Using the book round-up below, answer these questions:
(a) Which publication says that the novel "demonstrates that the Greek myths are still very relevant today"?
(b) According to the blurb, who is Circe's father?
(c) Which earlier novel by Miller is described as Orange Prize–winning?

Page text START

Weekly Book Round-Up

Weekly Book Round-Up

Week of April 8-14 Weekly Book Round-Up

New Release this Week: Circe by Madeline Miller 

The Buzz:

“Miller follows her impressive debut (The Song of Achilles) with a spirited novel about Circe’s evolution from insignificant nymph to formidable witch best known for turning Odysseus’s sailors into swine…. Weaving together Homer’s tale with other sources, Miller crafts a classic story of female empowerment. She paints an uncompromising portrait of a superheroine who learns to wield divine power while coming to understand what it means to be mortal.” — Publishers Weekly, Starred Review

 “In her stirring follow-up to the Orange Prize–winning The Song of Achilles (2011), Miller beautifully voices the experiences of the legendary sorceress Circe…This immersive blend of literary fiction and mythological fantasy demonstrates that the Greek myths are still very relevant today.” — Booklist

 A retelling of ancient Greek lore gives exhilarating voice to a witch… [Circe is] a sly, petulant, and finally commanding voice that narrates the entirety of Miller’s dazzling second novel….Readers will relish following the puzzle of this unpromising daughter of the sun god Helios and his wife, Perse, who had negligible use for their child….Expect Miller’s readership to mushroom like one of Circe’s spells. Miller makes Homer pertinent to women facing 21st-century monsters.” — Kirkus, Starred Review 

“This beautifully written and absorbing tale of gods and mortals will delight Miller’s many fans and have them reaching for Edith Hamilton’s Mythology.” —Library Journal, Starred Review

Circe is the utterly captivating, exquisitely written, story of an ordinary, and extraordinary, woman’s life” –Eimear McBride, author of A Girl is a Half-Formed Thing

“Rapture. Utter rapture. Exquisite, live-wire prose; a wave of a story, surging and ebbing and surging afresh; and above all, Circe herself — once inscrutable, now indelible. Miller has shaken the dust from Homer’s tapestry, blasted it with air and light, and exposed glorious new colors, new textures. A magnificent novel. A privilege to read.” –A.J Finn, bestselling author of The Woman in the Window

The Blurb: 

In the house of Helios, god of the sun and mightiest of the Titans, a daughter is born. But Circe is a strange child–not powerful, like her father, nor viciously alluring like her mother. Turning to the world of mortals for companionship, she discovers that she does possess power–the power of witchcraft, which can transform rivals into monsters and menace the gods themselves.

Page text END
Data extract START

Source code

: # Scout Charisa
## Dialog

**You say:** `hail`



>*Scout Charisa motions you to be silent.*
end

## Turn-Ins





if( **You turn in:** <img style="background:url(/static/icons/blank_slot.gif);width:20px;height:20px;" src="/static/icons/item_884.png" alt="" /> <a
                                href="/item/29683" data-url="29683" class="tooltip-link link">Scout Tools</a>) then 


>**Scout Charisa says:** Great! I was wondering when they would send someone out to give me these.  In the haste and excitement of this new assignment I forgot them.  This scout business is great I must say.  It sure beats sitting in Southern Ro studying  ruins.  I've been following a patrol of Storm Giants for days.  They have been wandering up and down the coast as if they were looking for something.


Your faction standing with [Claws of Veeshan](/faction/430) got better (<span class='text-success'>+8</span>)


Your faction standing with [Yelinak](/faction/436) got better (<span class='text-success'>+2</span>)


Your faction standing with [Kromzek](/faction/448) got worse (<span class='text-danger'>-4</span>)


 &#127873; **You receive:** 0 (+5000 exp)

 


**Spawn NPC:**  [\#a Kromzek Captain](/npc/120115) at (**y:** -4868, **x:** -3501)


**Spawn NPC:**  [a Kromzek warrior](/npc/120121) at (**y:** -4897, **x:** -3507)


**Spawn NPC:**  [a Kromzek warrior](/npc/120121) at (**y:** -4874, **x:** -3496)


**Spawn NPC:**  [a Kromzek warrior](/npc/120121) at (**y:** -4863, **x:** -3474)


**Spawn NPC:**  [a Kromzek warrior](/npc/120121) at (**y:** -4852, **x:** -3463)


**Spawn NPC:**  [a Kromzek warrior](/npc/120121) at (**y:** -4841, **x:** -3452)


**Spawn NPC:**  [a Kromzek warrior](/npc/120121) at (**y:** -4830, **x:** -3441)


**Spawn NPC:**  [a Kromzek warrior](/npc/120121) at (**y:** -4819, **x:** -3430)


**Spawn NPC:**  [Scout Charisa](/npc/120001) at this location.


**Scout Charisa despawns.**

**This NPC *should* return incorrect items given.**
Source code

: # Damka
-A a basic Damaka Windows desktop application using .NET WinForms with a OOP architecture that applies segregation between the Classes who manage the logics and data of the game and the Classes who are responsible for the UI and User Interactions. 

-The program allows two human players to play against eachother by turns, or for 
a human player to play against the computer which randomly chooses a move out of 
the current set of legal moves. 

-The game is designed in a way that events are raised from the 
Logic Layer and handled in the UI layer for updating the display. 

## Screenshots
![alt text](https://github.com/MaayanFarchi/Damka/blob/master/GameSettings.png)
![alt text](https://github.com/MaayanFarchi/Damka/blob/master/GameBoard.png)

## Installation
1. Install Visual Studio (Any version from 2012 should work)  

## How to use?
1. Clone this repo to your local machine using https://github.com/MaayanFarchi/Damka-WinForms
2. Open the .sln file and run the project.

Data extract END

Written solution:
(a) Booklist
(b) Helios, god of the sun and mightiest of the Titans
(c) The Song of Achilles (2011)